Squeezing the last drop from Drupal
Performance and Scalability
Murray Woodman
cruncht.com
A bit about me
- Working with Drupal for 6 months
- Have worked on one large site: uriverse.com
- 13M nodes
- 90 languages
- 190M rows in DB
- Not much experience with heavy traffic sites but a fair amount of research.
Performance vs Scalability
- Performance refers to the speed of the system. Basically, how long does it take to produce a page?
- Scalability refers to the ability of the system to handle more requests. ie. as the load increases on a system how is it placed to handle it.
Easy Wins and Hard Slog
A combination of techniques can get the most out of Drupal.

© rogersmith
It looks hard
It is not always easy to scale Drupal -- not because Drupal sucks, but simply because scaling the LAMP stack (including Drupal) takes no small amount of skill.

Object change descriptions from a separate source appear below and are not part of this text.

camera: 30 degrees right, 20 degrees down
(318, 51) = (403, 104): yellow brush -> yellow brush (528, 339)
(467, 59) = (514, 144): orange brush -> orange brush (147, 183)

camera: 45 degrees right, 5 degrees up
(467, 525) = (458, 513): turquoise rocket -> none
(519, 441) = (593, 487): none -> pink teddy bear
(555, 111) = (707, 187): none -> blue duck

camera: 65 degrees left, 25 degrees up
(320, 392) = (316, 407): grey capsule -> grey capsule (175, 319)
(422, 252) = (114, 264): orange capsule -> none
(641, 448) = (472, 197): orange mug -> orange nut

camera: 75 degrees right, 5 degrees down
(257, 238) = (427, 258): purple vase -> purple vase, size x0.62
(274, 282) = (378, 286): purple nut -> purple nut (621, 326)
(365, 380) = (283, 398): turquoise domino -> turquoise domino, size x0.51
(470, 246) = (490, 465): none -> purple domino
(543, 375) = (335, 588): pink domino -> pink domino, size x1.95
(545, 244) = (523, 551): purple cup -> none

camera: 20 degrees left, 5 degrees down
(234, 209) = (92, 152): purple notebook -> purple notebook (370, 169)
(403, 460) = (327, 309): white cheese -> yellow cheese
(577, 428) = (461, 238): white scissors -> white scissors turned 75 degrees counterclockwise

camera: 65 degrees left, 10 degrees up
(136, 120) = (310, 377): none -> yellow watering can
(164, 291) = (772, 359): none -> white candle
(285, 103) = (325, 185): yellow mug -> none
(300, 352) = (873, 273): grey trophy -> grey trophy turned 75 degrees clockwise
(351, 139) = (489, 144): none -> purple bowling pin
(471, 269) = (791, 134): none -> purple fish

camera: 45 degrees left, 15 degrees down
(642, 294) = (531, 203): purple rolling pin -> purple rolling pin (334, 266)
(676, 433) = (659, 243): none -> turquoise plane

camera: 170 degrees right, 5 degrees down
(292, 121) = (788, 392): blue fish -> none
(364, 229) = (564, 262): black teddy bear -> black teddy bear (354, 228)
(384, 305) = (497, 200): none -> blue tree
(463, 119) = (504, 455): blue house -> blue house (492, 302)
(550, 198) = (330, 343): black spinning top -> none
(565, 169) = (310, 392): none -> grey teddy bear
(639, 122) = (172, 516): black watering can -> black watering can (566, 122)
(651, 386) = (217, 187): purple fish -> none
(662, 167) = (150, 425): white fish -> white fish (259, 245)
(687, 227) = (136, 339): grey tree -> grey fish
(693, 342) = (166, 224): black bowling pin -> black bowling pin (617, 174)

You need to buy the right hardware, install load balancers, setup MySQL servers in master-slave mode, setup static file servers, setup web servers, get PHP working with an opcode cache, tie in a distributed memory object caching system like memcached, integrate with a content delivery network, watch security advisories for every component in your system and configure and tune the hell out of everything.
Dries Buytaert
But there are some easy wins
Even novice developers and admins can achieve good performance.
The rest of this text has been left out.